* LISTED RECORDS:
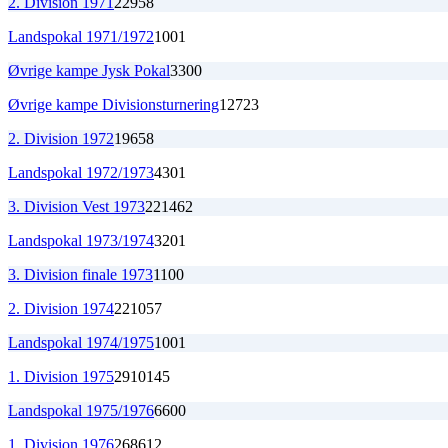
2. Division 1971
22
9
5
8
Landspokal 1971/1972
1
0
0
1
Øvrige kampe Jysk Pokal
3
3
0
0
Øvrige kampe Divisionsturnering
12
7
2
3
2. Division 1972
19
6
5
8
Landspokal 1972/1973
4
3
0
1
3. Division Vest 1973
22
14
6
2
Landspokal 1973/1974
3
2
0
1
3. Division finale 1973
1
1
0
0
2. Division 1974
22
10
5
7
Landspokal 1974/1975
1
0
0
1
1. Division 1975
29
10
14
5
Landspokal 1975/1976
6
6
0
0
1. Division 1976
26
8
6
12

* PROBLEM STATEMENT:
Take every line from the data that contains the word "kampe".

* FINISHED EXERCISE:
Øvrige kampe Jysk Pokal
Øvrige kampe Divisionsturnering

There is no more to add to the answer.